DATA TO EXAMINE:
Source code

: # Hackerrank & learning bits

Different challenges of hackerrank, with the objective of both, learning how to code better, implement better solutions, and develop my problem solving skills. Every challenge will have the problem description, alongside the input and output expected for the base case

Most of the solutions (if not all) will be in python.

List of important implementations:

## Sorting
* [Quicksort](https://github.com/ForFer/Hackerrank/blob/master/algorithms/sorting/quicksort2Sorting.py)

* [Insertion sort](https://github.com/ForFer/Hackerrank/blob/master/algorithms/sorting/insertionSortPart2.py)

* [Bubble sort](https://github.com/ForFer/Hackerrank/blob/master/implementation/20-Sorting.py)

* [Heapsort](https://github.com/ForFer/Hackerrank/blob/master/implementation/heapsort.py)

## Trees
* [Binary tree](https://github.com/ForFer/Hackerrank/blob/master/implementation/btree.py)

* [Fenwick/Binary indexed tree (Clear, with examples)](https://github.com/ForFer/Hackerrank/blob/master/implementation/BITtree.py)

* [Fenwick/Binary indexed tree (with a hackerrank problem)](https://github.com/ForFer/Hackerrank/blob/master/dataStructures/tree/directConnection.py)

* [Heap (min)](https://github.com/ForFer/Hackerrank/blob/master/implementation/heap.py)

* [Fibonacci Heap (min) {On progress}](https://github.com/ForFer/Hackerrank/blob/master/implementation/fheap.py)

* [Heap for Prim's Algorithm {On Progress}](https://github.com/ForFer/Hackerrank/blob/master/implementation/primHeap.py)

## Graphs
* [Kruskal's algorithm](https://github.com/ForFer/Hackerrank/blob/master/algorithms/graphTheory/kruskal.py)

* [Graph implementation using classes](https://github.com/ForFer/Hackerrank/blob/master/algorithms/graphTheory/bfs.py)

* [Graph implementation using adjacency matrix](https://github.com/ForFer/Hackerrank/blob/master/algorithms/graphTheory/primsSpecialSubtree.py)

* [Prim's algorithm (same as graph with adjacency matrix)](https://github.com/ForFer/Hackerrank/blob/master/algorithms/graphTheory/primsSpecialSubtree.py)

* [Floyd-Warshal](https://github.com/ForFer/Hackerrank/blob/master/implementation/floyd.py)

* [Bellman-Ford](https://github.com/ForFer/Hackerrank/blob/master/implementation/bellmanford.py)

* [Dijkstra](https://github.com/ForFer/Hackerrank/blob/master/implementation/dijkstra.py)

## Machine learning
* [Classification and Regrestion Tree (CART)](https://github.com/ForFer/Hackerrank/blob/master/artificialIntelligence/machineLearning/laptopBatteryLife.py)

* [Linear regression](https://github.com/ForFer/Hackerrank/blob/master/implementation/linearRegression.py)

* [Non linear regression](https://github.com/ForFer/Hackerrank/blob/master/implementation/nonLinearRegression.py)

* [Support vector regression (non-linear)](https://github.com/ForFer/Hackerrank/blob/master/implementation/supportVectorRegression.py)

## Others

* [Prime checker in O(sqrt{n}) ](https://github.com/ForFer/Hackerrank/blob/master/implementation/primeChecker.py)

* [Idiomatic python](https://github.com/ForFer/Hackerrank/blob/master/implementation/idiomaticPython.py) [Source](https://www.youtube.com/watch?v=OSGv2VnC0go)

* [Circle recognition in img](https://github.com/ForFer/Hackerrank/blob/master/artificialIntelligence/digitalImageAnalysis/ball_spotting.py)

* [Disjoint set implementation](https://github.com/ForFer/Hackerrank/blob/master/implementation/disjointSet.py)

PROBLEM STATEMENT:
List each line in the rows above that contains the string "code".

TASK RESPONSE:
Source code
Different challenges of hackerrank, with the objective of both, learning how to code better, implement better solutions, and develop my problem solving skills. Every challenge will have the problem description, alongside the input and output expected for the base case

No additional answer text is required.